For many years, employers had that guidance in the form of DOL opinions letters. In their opinion letters, the DOL responded to fact-based questions posed by employers about the FLSA and the FMLA. The opinion letters addressed the type of practical issues that regularly come up for employers trying to apply these rules to an ever changing workplace.

DOL opinion letters, employers missed you

In 2010, however, the DOL under the Obama administration abandoned use of opinion letters replacing them with administrative interpretations (AIs). Rather than responding to employer questions, the AIs were essentially declarations of the administration’s position on various FLSA and FMLA issues. The AIs did little to address employers’ practical questions about day-to-day administration of the FLSA and FMLA. From 2010 to 2016, the DOL issued a total of just seven AIs on the FLSA and two on the FMLA – compared to the dozen or more opinion letters issued annually by prior administrations. Unfortunately, for many this shift seemed symbolic of the administration’s attitude to the employer community. But now, times have changed.

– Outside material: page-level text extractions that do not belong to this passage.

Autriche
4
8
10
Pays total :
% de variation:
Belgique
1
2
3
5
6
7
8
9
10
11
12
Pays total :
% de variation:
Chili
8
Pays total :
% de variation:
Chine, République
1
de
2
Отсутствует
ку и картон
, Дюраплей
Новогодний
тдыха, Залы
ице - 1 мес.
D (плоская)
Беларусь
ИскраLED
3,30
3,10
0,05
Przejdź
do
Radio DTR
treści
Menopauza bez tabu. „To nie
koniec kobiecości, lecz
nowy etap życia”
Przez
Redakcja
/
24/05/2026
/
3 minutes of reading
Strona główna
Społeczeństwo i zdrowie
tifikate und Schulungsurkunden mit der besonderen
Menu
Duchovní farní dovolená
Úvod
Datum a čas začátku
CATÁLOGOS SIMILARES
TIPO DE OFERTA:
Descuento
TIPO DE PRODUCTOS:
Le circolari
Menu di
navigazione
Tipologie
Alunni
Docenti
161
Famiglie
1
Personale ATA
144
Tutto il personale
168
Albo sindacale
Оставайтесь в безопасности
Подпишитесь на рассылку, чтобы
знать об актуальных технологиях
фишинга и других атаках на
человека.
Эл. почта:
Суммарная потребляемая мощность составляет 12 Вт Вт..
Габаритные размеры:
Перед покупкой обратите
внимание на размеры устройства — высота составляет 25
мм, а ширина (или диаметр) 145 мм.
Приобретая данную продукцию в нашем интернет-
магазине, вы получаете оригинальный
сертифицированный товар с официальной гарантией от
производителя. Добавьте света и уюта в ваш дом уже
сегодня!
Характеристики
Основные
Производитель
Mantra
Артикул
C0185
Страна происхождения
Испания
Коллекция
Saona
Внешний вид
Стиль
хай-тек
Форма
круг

Welcome back, DOL opinion letters!

The new Secretary of Labor Alex Acosta announced on June 27, 2017, that the DOL will resume issuing opinion letters. The DOL stated that the “action allows the department’s Wage and Hour Division to use opinion letters as one of its methods for providing guidance to covered employers and employees.” This is good news for employers. Not only does it provide employers with another resource for understanding the FLSA and FMLA, but it signals recognition by the DOL that employers want and need help in complying with these complicated and non-standard laws.

For employers interested in seeking DOL guidance, the agency has a website that explains what to include in a request for an opinion letter, where to submit the request, and where to review existing guidance.

Of course, the DOL can’t respond to every question and their responses can take some time, so, as always, your trusted employment counsel will remain a valuable resource.